▶ _Work instructions_: Leave out the images and return all the data word for word.

▶ _Page-level text extractions_:

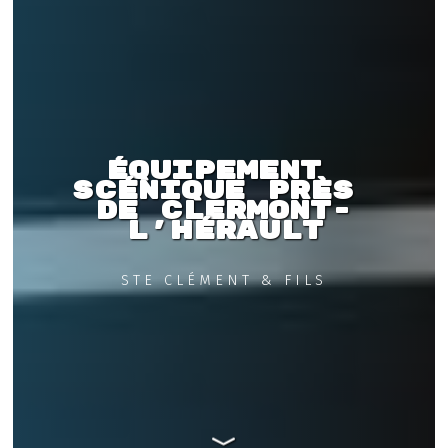
Équipement 
scénique près 
de Clermont-
l'Hérault
STE CLÉMENT & FILS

▶ _Written solution_:
Équipement 
scénique près 
de Clermont-
l'Hérault
STE CLÉMENT & FILS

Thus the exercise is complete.